◆ INSTRUCTIONS FOR THE TASK ◆
In the records below, give every line from the start through the line containing "代理店は大元の会社の商品を代わりに売り、その会社から", that line included, as a JSON list of strings. Use one string per line and leave out blank lines.

◆ TASK INPUTS ◆
Content starts

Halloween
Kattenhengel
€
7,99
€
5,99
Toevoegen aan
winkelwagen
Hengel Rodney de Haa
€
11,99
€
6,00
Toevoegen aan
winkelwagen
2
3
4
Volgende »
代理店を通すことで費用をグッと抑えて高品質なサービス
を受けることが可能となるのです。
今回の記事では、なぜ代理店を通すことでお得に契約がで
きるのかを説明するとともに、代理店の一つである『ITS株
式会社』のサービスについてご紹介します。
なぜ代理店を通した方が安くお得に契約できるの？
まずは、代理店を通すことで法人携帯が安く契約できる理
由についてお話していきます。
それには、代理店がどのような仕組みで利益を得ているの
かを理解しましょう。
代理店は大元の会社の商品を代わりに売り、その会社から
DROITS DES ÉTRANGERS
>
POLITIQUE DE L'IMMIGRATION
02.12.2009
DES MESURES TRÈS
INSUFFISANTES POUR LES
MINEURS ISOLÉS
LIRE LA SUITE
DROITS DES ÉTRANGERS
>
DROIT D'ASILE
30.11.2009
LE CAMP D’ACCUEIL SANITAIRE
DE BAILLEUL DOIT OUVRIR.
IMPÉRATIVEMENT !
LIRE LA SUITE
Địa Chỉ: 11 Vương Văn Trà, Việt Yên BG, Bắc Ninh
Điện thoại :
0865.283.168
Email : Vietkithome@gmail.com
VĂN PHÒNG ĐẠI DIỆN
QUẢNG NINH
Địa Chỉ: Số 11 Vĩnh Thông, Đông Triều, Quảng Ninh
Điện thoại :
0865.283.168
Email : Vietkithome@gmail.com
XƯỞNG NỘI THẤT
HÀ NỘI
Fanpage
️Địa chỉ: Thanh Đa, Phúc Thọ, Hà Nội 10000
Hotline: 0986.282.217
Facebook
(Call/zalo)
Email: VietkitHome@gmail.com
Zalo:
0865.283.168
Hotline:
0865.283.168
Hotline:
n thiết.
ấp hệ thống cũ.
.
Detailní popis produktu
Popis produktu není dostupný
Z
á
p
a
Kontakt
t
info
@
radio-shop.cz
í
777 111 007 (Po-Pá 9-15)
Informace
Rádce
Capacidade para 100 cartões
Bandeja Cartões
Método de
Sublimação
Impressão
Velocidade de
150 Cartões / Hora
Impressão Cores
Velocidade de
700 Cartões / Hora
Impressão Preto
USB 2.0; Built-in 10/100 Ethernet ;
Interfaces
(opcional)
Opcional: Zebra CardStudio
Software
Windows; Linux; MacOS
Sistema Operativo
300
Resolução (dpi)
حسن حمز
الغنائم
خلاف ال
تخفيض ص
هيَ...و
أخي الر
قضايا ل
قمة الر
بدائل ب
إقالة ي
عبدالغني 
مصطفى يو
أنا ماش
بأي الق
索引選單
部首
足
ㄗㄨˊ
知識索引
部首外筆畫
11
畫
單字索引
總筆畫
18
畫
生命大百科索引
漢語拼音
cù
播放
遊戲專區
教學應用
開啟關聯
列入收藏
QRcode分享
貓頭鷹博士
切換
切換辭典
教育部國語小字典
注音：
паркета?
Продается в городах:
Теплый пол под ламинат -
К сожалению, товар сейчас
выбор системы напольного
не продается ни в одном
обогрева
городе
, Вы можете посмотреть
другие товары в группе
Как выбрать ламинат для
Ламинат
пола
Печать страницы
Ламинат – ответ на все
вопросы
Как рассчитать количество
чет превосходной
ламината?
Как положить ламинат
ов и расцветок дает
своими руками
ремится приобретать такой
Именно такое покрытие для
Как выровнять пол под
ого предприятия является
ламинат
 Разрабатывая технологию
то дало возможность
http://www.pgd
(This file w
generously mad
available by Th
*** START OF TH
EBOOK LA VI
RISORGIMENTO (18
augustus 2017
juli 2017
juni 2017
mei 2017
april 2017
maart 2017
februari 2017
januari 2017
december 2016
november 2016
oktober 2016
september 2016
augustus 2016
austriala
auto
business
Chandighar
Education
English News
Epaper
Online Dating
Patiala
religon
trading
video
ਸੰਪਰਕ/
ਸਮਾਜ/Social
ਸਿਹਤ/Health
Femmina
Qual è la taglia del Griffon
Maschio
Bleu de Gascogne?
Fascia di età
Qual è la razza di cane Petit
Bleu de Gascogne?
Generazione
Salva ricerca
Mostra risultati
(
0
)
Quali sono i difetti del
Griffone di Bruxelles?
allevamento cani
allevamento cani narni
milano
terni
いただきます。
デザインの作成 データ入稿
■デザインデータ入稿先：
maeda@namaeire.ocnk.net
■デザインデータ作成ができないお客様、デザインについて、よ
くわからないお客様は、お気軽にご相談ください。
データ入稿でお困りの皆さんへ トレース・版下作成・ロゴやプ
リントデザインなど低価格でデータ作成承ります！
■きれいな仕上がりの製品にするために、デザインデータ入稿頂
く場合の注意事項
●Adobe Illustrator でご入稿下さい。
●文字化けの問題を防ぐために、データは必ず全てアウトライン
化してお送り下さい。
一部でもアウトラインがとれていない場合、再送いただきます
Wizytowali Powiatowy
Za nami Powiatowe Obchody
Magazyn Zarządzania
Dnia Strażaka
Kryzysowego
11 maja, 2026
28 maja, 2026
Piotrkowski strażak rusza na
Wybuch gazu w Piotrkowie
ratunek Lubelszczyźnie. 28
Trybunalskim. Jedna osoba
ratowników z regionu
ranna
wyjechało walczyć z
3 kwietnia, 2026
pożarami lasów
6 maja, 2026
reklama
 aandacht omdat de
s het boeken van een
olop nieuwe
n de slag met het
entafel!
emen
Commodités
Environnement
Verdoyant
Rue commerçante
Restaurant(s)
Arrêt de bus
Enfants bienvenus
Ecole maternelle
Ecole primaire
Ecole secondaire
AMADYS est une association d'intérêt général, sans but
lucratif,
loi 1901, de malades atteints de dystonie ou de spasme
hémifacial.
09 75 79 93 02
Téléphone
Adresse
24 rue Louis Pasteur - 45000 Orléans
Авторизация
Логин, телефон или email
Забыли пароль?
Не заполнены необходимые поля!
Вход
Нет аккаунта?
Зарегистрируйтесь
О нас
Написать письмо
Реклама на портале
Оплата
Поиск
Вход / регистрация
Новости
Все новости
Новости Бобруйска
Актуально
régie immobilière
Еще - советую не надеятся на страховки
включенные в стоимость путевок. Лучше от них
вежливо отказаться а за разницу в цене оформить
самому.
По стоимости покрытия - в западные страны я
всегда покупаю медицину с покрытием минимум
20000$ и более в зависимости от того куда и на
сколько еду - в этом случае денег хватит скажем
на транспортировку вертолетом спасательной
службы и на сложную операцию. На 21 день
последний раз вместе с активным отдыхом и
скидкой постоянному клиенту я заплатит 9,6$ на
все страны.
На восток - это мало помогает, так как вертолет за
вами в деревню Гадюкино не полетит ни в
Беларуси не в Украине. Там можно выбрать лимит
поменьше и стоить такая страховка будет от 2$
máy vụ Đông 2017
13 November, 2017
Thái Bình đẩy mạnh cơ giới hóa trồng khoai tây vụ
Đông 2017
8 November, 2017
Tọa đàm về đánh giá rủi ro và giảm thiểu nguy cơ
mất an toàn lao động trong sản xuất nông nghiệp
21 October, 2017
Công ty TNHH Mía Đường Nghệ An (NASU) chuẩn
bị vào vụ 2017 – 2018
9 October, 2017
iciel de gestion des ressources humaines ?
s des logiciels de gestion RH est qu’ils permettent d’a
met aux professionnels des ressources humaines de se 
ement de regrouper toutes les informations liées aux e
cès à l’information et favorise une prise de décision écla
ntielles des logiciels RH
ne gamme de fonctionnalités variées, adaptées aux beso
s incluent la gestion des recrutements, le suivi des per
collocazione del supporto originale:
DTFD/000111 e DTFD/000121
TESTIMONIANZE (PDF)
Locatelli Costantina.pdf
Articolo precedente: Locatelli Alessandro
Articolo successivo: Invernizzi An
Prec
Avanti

Content ends

◆ RESULT ◆
[
  "Halloween",
  "Kattenhengel",
  "€",
  "7,99",
  "€",
  "5,99",
  "Toevoegen aan",
  "winkelwagen",
  "Hengel Rodney de Haa",
  "€",
  "11,99",
  "€",
  "6,00",
  "Toevoegen aan",
  "winkelwagen",
  "2",
  "3",
  "4",
  "Volgende »",
  "代理店を通すことで費用をグッと抑えて高品質なサービス",
  "を受けることが可能となるのです。",
  "今回の記事では、なぜ代理店を通すことでお得に契約がで",
  "きるのかを説明するとともに、代理店の一つである『ITS株",
  "式会社』のサービスについてご紹介します。",
  "なぜ代理店を通した方が安くお得に契約できるの？",
  "まずは、代理店を通すことで法人携帯が安く契約できる理",
  "由についてお話していきます。",
  "それには、代理店がどのような仕組みで利益を得ているの",
  "かを理解しましょう。",
  "代理店は大元の会社の商品を代わりに売り、その会社から"
]